ORBITINDONESIA.COM – Pasar saham global mengalami penurunan tajam pada hari Jumat, dipicu oleh lonjakan harga minyak dan penurunan tak terduga dalam data pekerjaan baru AS.

Bursa saham AS mengalami penurunan signifikan dengan Dow Jones kehilangan 453,19 poin. Lonjakan harga minyak dipicu oleh konflik AS-Iran, sementara data pekerjaan AS menunjukkan penurunan drastis.

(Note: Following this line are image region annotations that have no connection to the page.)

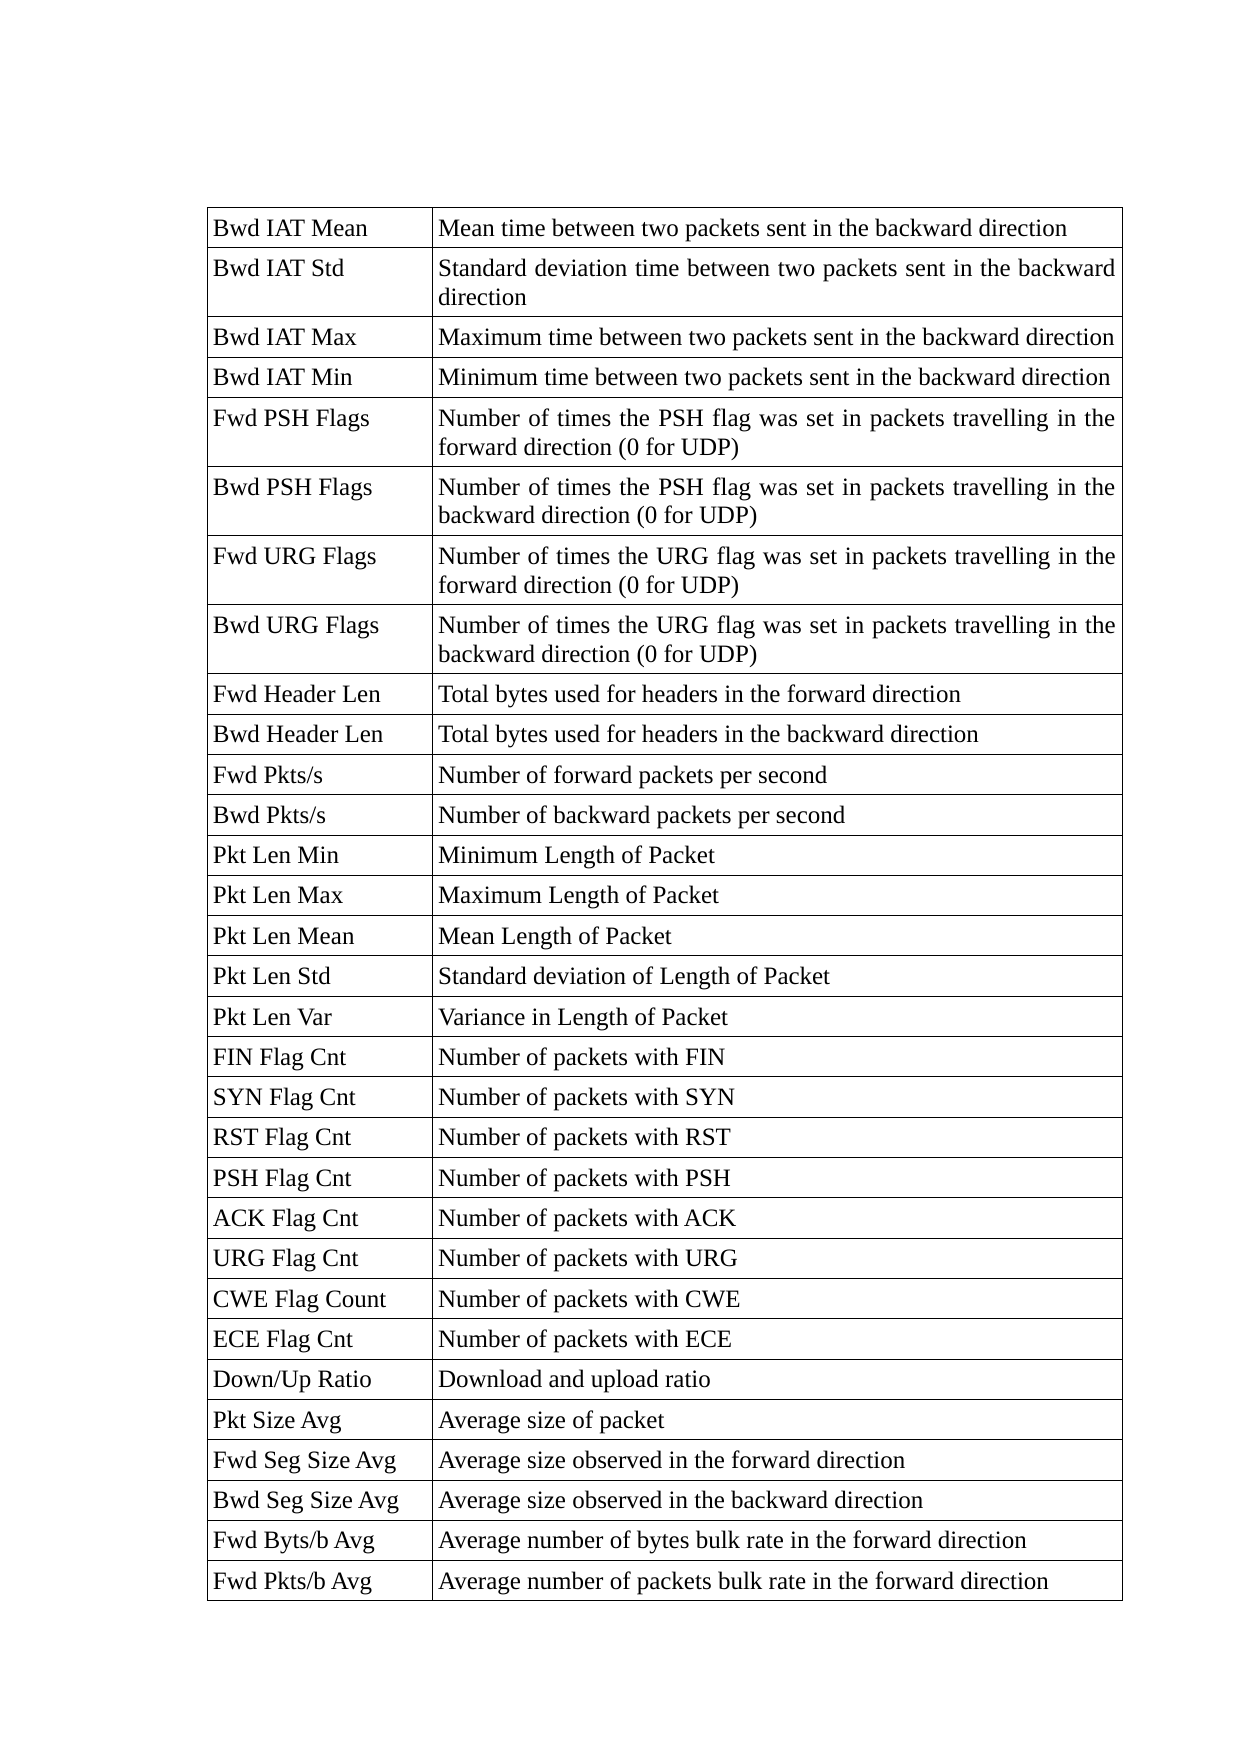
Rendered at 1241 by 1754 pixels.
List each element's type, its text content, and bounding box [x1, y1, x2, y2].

table_cell Standard deviation time between two packets sent in the backward direction [433, 248, 1122, 316]
table_cell Number of times the URG flag was set in packets travelling in the forward direction (0 for UDP) [433, 536, 1122, 604]
table_cell Number of packets with ECE [433, 1319, 1122, 1358]
table_cell PSH Flag Cnt [208, 1158, 432, 1197]
table_cell Pkt Len Max [208, 876, 432, 915]
table_cell Total bytes used for headers in the backward direction [433, 715, 1122, 754]
table_cell Pkt Len Var [208, 997, 432, 1036]
table_cell Mean time between two packets sent in the backward direction [433, 208, 1122, 247]
table_cell Fwd URG Flags [208, 536, 432, 604]
table_cell Bwd IAT Mean [208, 208, 432, 247]
table_cell Bwd Header Len [208, 715, 432, 754]
table_cell Maximum time between two packets sent in the backward direction [433, 317, 1122, 357]
table_cell Pkt Size Avg [208, 1400, 432, 1439]
table_cell Average number of packets bulk rate in the forward direction [433, 1561, 1122, 1600]
table_cell Fwd Pkts/s [208, 755, 432, 794]
table_cell Pkt Len Min [208, 836, 432, 875]
table_cell FIN Flag Cnt [208, 1037, 432, 1076]
table_cell Pkt Len Std [208, 956, 432, 996]
table_cell Standard deviation of Length of Packet [433, 956, 1122, 996]
table_cell Number of backward packets per second [433, 795, 1122, 834]
table_cell SYN Flag Cnt [208, 1077, 432, 1117]
table_cell Total bytes used for headers in the forward direction [433, 674, 1122, 713]
table_cell Variance in Length of Packet [433, 997, 1122, 1036]
table_cell Number of times the URG flag was set in packets travelling in the backward direction (0 for UDP) [433, 605, 1122, 673]
table_cell Average size observed in the forward direction [433, 1440, 1122, 1479]
table_cell Mean Length of Packet [433, 916, 1122, 955]
table_cell Fwd PSH Flags [208, 398, 432, 466]
table_cell Number of forward packets per second [433, 755, 1122, 794]
table_cell Number of times the PSH flag was set in packets travelling in the backward direction (0 for UDP) [433, 467, 1122, 535]
table_cell Minimum time between two packets sent in the backward direction [433, 358, 1122, 397]
table_cell Bwd Pkts/s [208, 795, 432, 834]
table_cell Bwd IAT Max [208, 317, 432, 357]
table_cell Bwd IAT Std [208, 248, 432, 316]
table_cell Fwd Seg Size Avg [208, 1440, 432, 1479]
table_cell Maximum Length of Packet [433, 876, 1122, 915]
table_cell Pkt Len Mean [208, 916, 432, 955]
table_cell Bwd IAT Min [208, 358, 432, 397]
table_cell Fwd Pkts/b Avg [208, 1561, 432, 1600]
table_cell Number of times the PSH flag was set in packets travelling in the forward direction (0 for UDP) [433, 398, 1122, 466]
table_cell Bwd PSH Flags [208, 467, 432, 535]
table_cell Bwd Seg Size Avg [208, 1481, 432, 1520]
table_cell Number of packets with SYN [433, 1077, 1122, 1117]
table_cell Number of packets with PSH [433, 1158, 1122, 1197]
table_cell Number of packets with CWE [433, 1279, 1122, 1318]
table_cell Fwd Byts/b Avg [208, 1521, 432, 1560]
table_cell CWE Flag Count [208, 1279, 432, 1318]
table_cell URG Flag Cnt [208, 1239, 432, 1278]
table_cell Number of packets with RST [433, 1118, 1122, 1157]
table_cell Number of packets with ACK [433, 1198, 1122, 1238]
table_cell Average size observed in the backward direction [433, 1481, 1122, 1520]
table_cell Number of packets with FIN [433, 1037, 1122, 1076]
table_cell Fwd Header Len [208, 674, 432, 713]
table_cell Average size of packet [433, 1400, 1122, 1439]
table_cell ECE Flag Cnt [208, 1319, 432, 1358]
table_cell Download and upload ratio [433, 1360, 1122, 1399]
table_cell RST Flag Cnt [208, 1118, 432, 1157]
table_cell Number of packets with URG [433, 1239, 1122, 1278]
table_cell Minimum Length of Packet [433, 836, 1122, 875]
table_cell ACK Flag Cnt [208, 1198, 432, 1238]
table_cell Down/Up Ratio [208, 1360, 432, 1399]
table_cell Bwd URG Flags [208, 605, 432, 673]
table_cell Average number of bytes bulk rate in the forward direction [433, 1521, 1122, 1560]
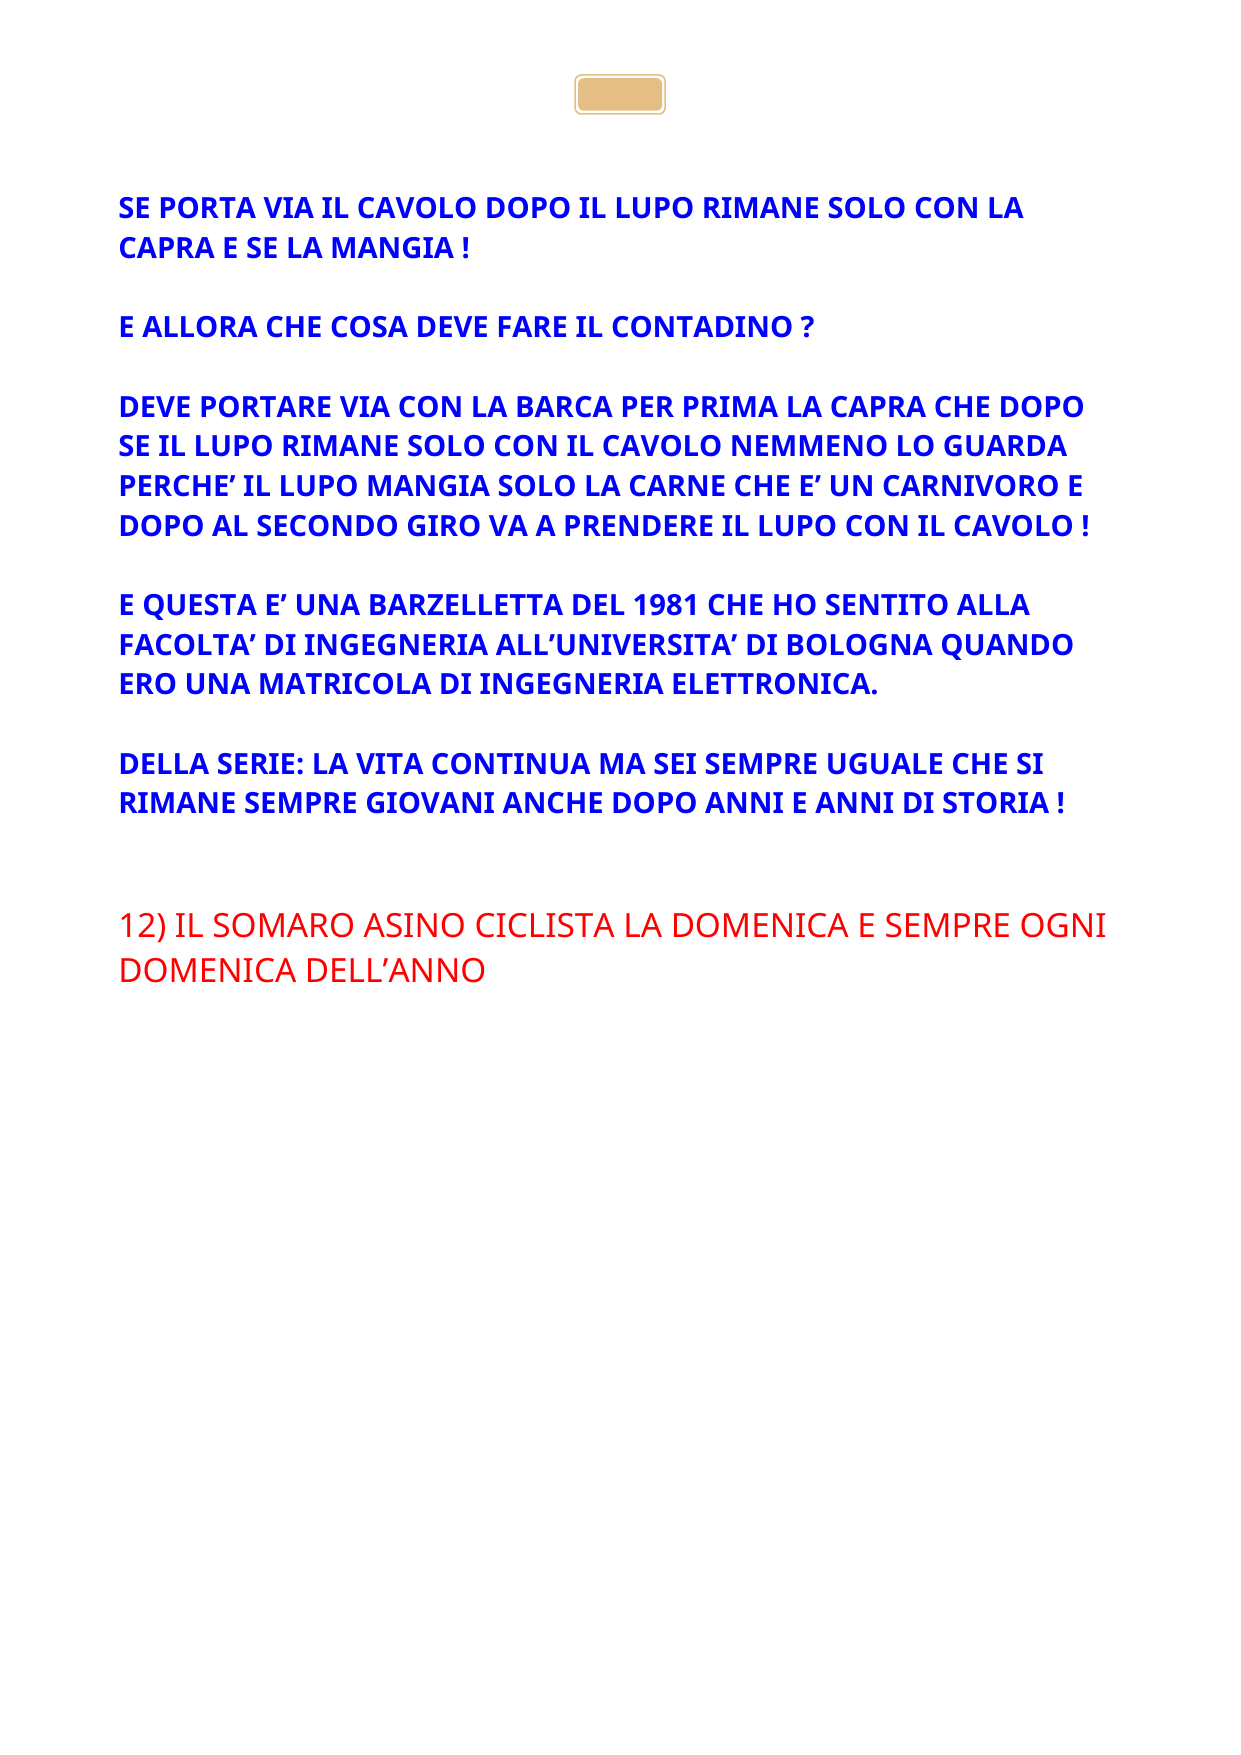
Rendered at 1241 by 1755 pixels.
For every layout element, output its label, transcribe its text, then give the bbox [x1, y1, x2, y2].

text E ALLORA CHE COSA DEVE FARE IL CONTADINO ? [118, 306, 1122, 346]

Harga minyak mentah West Texas Intermediate melonjak di atas $90 per barel, memicu kekhawatiran akan dampak konflik terhadap pasokan energi global. Data tenaga kerja menunjukkan penurunan 92.000 pekerjaan, menambah kekhawatiran terhadap perlambatan ekonomi.

Pengamat ekonomi memperingatkan potensi stagflasi, kombinasi pertumbuhan lambat dan inflasi tinggi. Ketidakpastian politik dan ekonomi ini menambah tekanan pada pasar saham global.

Kondisi pasar saat ini menggambarkan ketidakstabilan yang mengkhawatirkan. Investor perlu waspada terhadap perkembangan lebih lanjut, sementara kita merenungkan dampak jangka panjang dari ketegangan geopolitik ini.